Although not brought to trial, Governor Preston Smith and Lieutenant Governor Ben Barnes saw their political careers effectively ended. Smith, who called the special session to consider the NBL-favorable legislation and then sold his NBL stock for a $62,500 profit before vetoing the legislation, was defeated in the primaries by businessman Dolph Briscoe of Uvalde.
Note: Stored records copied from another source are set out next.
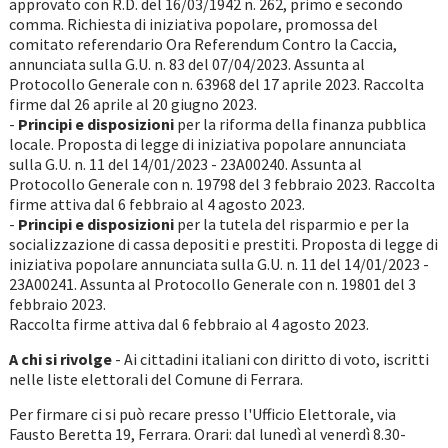
approvato con R.D. del 16/03/1942 n. 262, primo e secondo
comma. Richiesta di iniziativa popolare, promossa del
comitato referendario Ora Referendum Contro la Caccia,
annunciata sulla G.U. n. 83 del 07/04/2023. Assunta al
Protocollo Generale con n. 63968 del 17 aprile 2023. Raccolta
firme dal 26 aprile al 20 giugno 2023.
-
Principi e disposizioni
per la riforma della finanza pubblica
locale. Proposta di legge di iniziativa popolare annunciata
sulla G.U. n. 11 del 14/01/2023 - 23A00240. Assunta al
Protocollo Generale con n. 19798 del 3 febbraio 2023. Raccolta
firme attiva dal 6 febbraio al 4 agosto 2023.
-
Principi e disposizioni
per la tutela del risparmio e per la
socializzazione di cassa depositi e prestiti. Proposta di legge di
iniziativa popolare annunciata sulla G.U. n. 11 del 14/01/2023 -
23A00241. Assunta al Protocollo Generale con n. 19801 del 3
febbraio 2023.
Raccolta firme attiva dal 6 febbraio al 4 agosto 2023.
A chi si rivolge
- Ai cittadini italiani con diritto di voto, iscritti
nelle liste elettorali del Comune di Ferrara.
Per firmare ci si può recare presso l'Ufficio Elettorale, via
Fausto Beretta 19, Ferrara. Orari: dal lunedì al venerdì 8.30-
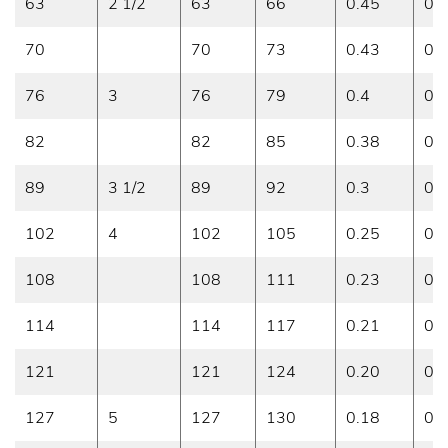
63
2 1/2
63
66
0.45
0.9
70
70
73
0.43
0.
76
3
76
79
0.4
0.8
82
82
85
0.38
0.
89
3 1/2
89
92
0.3
0.7
102
4
102
105
0.25
0.
108
108
111
0.23
0.6
114
114
117
0.21
0.
121
121
124
0.20
0.5
127
5
127
130
0.18
0.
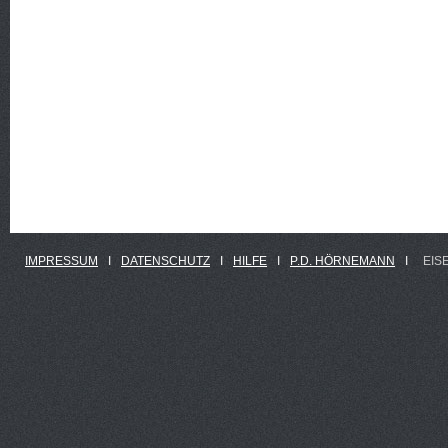
IMPRESSUM
Ι
DATENSCHUTZ
Ι
HILFE
Ι
P.D. HÖRNEMANN
Ι
EIS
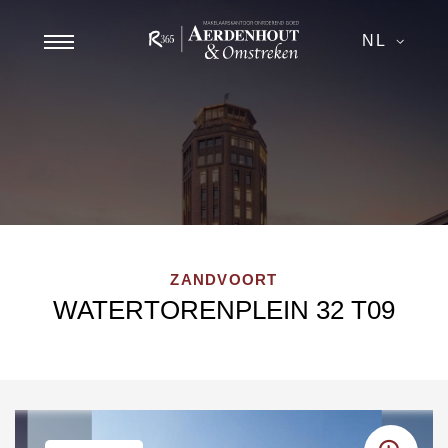
NL
ZANDVOORT
WATERTORENPLEIN 32 T09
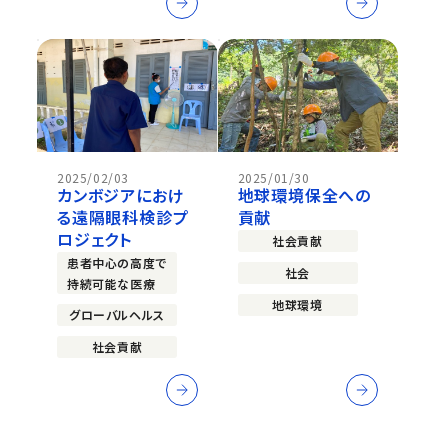
2025/02/03
2025/01/30
カンボジアにおけ
地球環境保全への
る遠隔眼科検診プ
貢献
ロジェクト
社会貢献
患者中心の高度で
社会
持続可能な医療
地球環境
グローバルヘルス
社会貢献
Attorney General Crawford Martin, who in 1967 issued a legal opinion that was said to have allowed a 2,200% increase in the bank’s capitalization, was defeated in the Democratic Primary for renomination by
John L. Hill.

The final impact of the stock fraud scandal on Texas politics occurred during the regular session of the legislature in 1973. The lawmakers, led by new House Speaker Price Daniel Jr. of Liberty, a political moderate and son of a former governor, supported by Attorney General Hill, Lieutenant Governor Hobby, and Governor Briscoe, passed a series of far-reaching reform laws. The legislation required state officials to disclose their sources of income, forced candidates to make public more details about their campaign finances, opened up most governmental records to citizen scrutiny, expanded the requirement for open meetings of governmental policy-making agencies, and imposed new disclosure regulations on paid lobbyists.

==The "Dirty Thirty"==
"Dirty Thirty" was the name given, by Dan Cain, House Committee Clerk, to thirty members of the 1971 Texas House of Representatives who grouped against Texas Speaker of the House Gus Mutscher and other Texas officials charged in the Sharpstown scandal. The coalition of thirty Democrats and Republicans, conservatives and liberals, has been given credit for keeping the Sharpstown stock fraud scandal alive as a political issue.